On 2–4 December 2019, the biennnial Statistics in Ecology and Environmental Monitoring (SEEM) Conference was hosted by the School of Mathematics and Statistics at Te Heranga Waka—Victoria University of Wellington, New Zealand. This series of international events brings together researchers at the interface of statistics, ecology and environmental monitoring. The SEEM series was established at the University of Otago, New Zealand. Each conference is comprised of a variety of presentations ranging from statistical methods to more applied ecological and environmental topics. The programme for the SEEM 2019 conference can be found at https://sms.wgtn.ac.nz/Events/SEEM2019/.

This EEST special issue includes four articles (one published earlier).

Caley, Reid, Colloff, and Barry developed a state-space model-based Bayesian approach to infer population trends of mobile waterbirds using data collected from aerial transect surveys. The authors addressed the challenges of monitoring waterbird populations that arise due to counting logistics, and possible rapid shift in aggregation and dispersion in response to large spatio-temporal variations in resource availability. Their approach explicitly incorporates process noise and observation uncertainty. They further use random effects and rainfall-derived covariates to model year-to-year variation in the proportion of the total population that is present, and available to be counted on surveyed wetlands. Rainfall is found to have a strong effect on whether species are present on surveyed wetlands, while species respond differently to rainfall in terms of habitat use.

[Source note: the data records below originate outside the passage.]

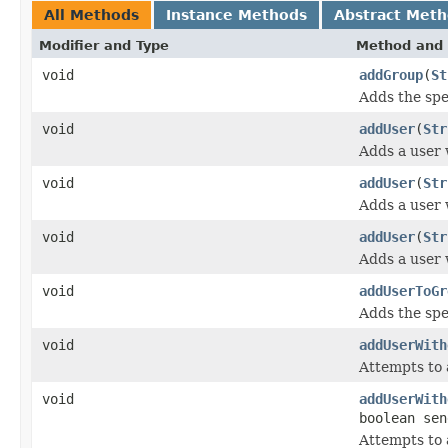
All Methods
Instance Methods
Abstract Met
Modifier and Type
Method and 
void
addGroup
(
St
Adds the spe
void
addUser
(
Str
Adds a user 
void
addUser
(
Str
Adds a user 
void
addUser
(
Str
Adds a user 
void
addUserToGr
Adds the spe
void
addUserWith
Attempts to 
void
addUserWith
boolean sen
Attempts to 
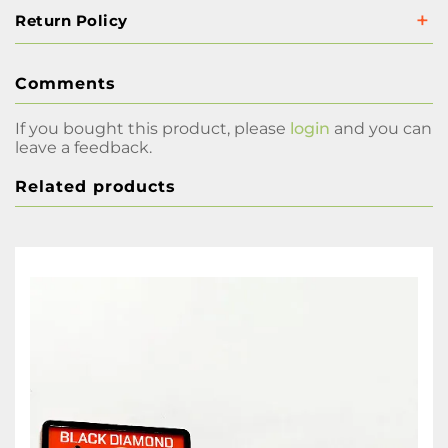
Return Policy
Comments
If you bought this product, please
login
and you can
leave a feedback.
Related products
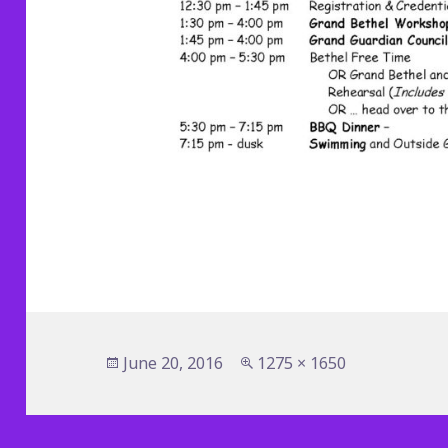
Posted
Full
June 20, 2016
1275 × 1650
on
size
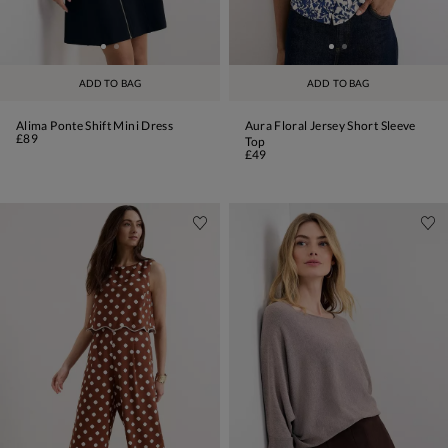
ADD TO BAG
ADD TO BAG
Alima Ponte Shift Mini Dress
Aura Floral Jersey Short Sleeve
£89
Top
£49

Morris and Sibanda use pivotal discrepancy measures to assess goodness-of-fit for spatio-temporal models. They modify and generalise a technique introduced by Jun, Katzfuss, Hu, and Johnson (“Assessing fit in Bayesian models for spatial processes”, Environmetrics, 25:584–595, 2014) that calculated a pivotal discrepancy measure based on spatial partitions of the domain. In the modified and generalised version, the authors use K-means clustering to create spatial partitions that are allowed to be of unequal size. Use of the method is illustrated with simulated data and an application to hoki (Macruronus novaezelandiae) catch data from a survey of the sub-Antarctic region.

Robertson, van Dam-Bates and Gansell made advancements on previous work that proposed a spatial sampling design to draw spatially balanced samples using a nested partition. Here, the authors modify the partitioning strategy by introducing a spatial ordering for point resources, called the Halton Iterative Partition (HIP) master frame. Samples of consecutive points from the HIP master frame are spatially balanced and these individual samples can be easily incorporated into a broader spatially balanced design for integrated monitoring.

A fourth article, derived from a presentation at the SEEM 2019 conference, was published in an earlier issue of the journal (Juodakis, J., Castro, I., and Marsland, S. “Precision as a metric for acoustic survey design using occupancy or spatial capture-recapture”, Environmental and Ecological Statistics, 28:587–608, 2021). Juodakis et al. propose the use of precision, i.e., the variance of the population density estimator, as a metric to evaluate survey performance for animal populations. The authors show that in the Spatial Capture-Recapture framework, precision of the density estimate can be usefully optimised, and they demonstrate it on data from an acoustic survey of Little Spotted Kiwi (Apteryx owenii).

We acknowledge with thanks the instigators of the SEEM conference series at the University of Otago for the opportunity to host the event at Victoria University of Wellington. We deeply appreciate the invitation, support and encouragement of Dr. Bryan Manly, Prof. Pierre Dutilleul and Prof. Luiz Duczmal for a special issue to be published in the EEST journal. Finally, we wish to express our gratitude to all the speakers at the SEEM 2019 conference, the reviewers of the submitted manuscripts, and the authors of the published articles.